*** Opening SOURCE RECORDS ***

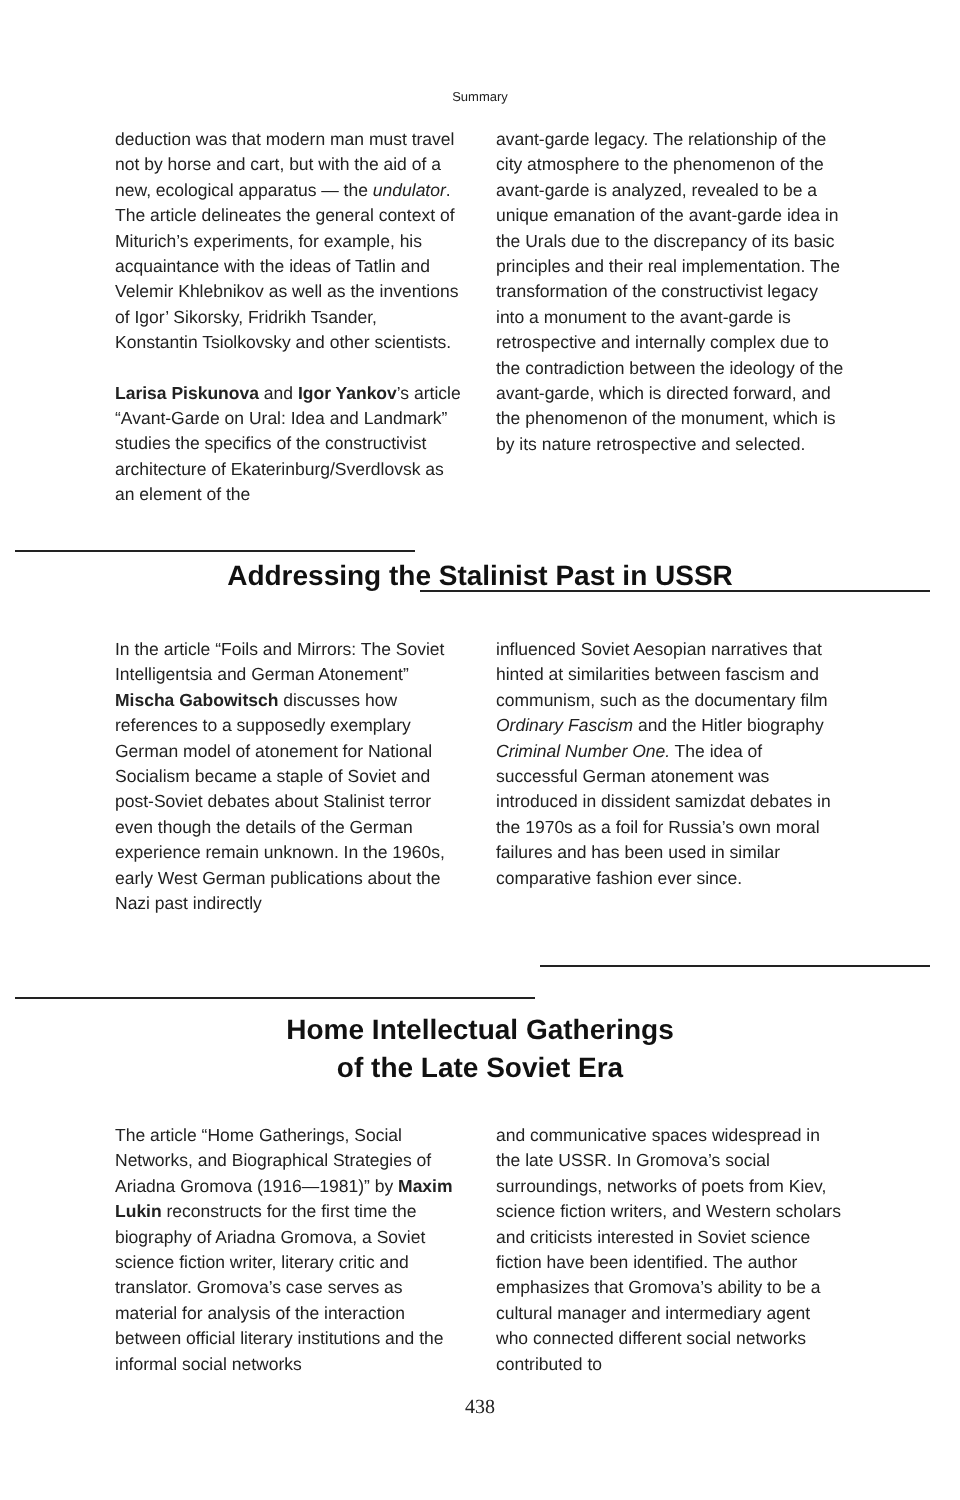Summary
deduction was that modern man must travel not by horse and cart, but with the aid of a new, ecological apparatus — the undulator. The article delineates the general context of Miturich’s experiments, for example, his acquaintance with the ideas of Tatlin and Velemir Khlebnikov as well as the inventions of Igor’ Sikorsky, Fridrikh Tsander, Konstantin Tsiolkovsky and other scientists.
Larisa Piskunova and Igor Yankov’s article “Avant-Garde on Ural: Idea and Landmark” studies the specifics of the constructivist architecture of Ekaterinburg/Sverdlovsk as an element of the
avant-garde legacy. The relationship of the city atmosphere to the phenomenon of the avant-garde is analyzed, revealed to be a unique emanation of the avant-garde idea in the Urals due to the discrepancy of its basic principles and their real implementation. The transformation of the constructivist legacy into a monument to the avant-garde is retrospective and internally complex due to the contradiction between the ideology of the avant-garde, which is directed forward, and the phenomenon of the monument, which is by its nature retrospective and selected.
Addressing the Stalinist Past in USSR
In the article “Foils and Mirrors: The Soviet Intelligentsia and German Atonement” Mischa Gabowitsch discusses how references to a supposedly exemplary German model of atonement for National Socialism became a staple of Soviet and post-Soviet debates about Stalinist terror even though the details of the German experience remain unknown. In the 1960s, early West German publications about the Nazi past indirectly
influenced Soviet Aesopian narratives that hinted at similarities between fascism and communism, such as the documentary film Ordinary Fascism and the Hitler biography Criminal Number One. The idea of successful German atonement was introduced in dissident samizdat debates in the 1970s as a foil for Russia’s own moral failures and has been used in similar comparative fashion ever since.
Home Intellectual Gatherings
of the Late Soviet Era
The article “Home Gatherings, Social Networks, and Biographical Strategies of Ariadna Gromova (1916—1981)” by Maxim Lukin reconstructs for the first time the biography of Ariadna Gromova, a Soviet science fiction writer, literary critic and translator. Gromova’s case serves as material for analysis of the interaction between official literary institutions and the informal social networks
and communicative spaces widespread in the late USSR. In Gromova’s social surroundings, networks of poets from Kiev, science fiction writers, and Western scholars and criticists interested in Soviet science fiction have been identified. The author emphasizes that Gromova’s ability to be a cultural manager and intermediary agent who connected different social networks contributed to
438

*** Closing SOURCE RECORDS ***

ASSIGNMENT:
Transcribe all of the lines above exactly as given. The pictures stay out.

TASK RESPONSE:
Summary
deduction was that modern man must travel not by horse and cart, but with the aid of a new, ecological apparatus — the undulator. The article delineates the general context of Miturich’s experiments, for example, his acquaintance with the ideas of Tatlin and Velemir Khlebnikov as well as the inventions of Igor’ Sikorsky, Fridrikh Tsander, Konstantin Tsiolkovsky and other scientists.
Larisa Piskunova and Igor Yankov’s article “Avant-Garde on Ural: Idea and Landmark” studies the specifics of the constructivist architecture of Ekaterinburg/Sverdlovsk as an element of the
avant-garde legacy. The relationship of the city atmosphere to the phenomenon of the avant-garde is analyzed, revealed to be a unique emanation of the avant-garde idea in the Urals due to the discrepancy of its basic principles and their real implementation. The transformation of the constructivist legacy into a monument to the avant-garde is retrospective and internally complex due to the contradiction between the ideology of the avant-garde, which is directed forward, and the phenomenon of the monument, which is by its nature retrospective and selected.
Addressing the Stalinist Past in USSR
In the article “Foils and Mirrors: The Soviet Intelligentsia and German Atonement” Mischa Gabowitsch discusses how references to a supposedly exemplary German model of atonement for National Socialism became a staple of Soviet and post-Soviet debates about Stalinist terror even though the details of the German experience remain unknown. In the 1960s, early West German publications about the Nazi past indirectly
influenced Soviet Aesopian narratives that hinted at similarities between fascism and communism, such as the documentary film Ordinary Fascism and the Hitler biography Criminal Number One. The idea of successful German atonement was introduced in dissident samizdat debates in the 1970s as a foil for Russia’s own moral failures and has been used in similar comparative fashion ever since.
Home Intellectual Gatherings
of the Late Soviet Era
The article “Home Gatherings, Social Networks, and Biographical Strategies of Ariadna Gromova (1916—1981)” by Maxim Lukin reconstructs for the first time the biography of Ariadna Gromova, a Soviet science fiction writer, literary critic and translator. Gromova’s case serves as material for analysis of the interaction between official literary institutions and the informal social networks
and communicative spaces widespread in the late USSR. In Gromova’s social surroundings, networks of poets from Kiev, science fiction writers, and Western scholars and criticists interested in Soviet science fiction have been identified. The author emphasizes that Gromova’s ability to be a cultural manager and intermediary agent who connected different social networks contributed to
438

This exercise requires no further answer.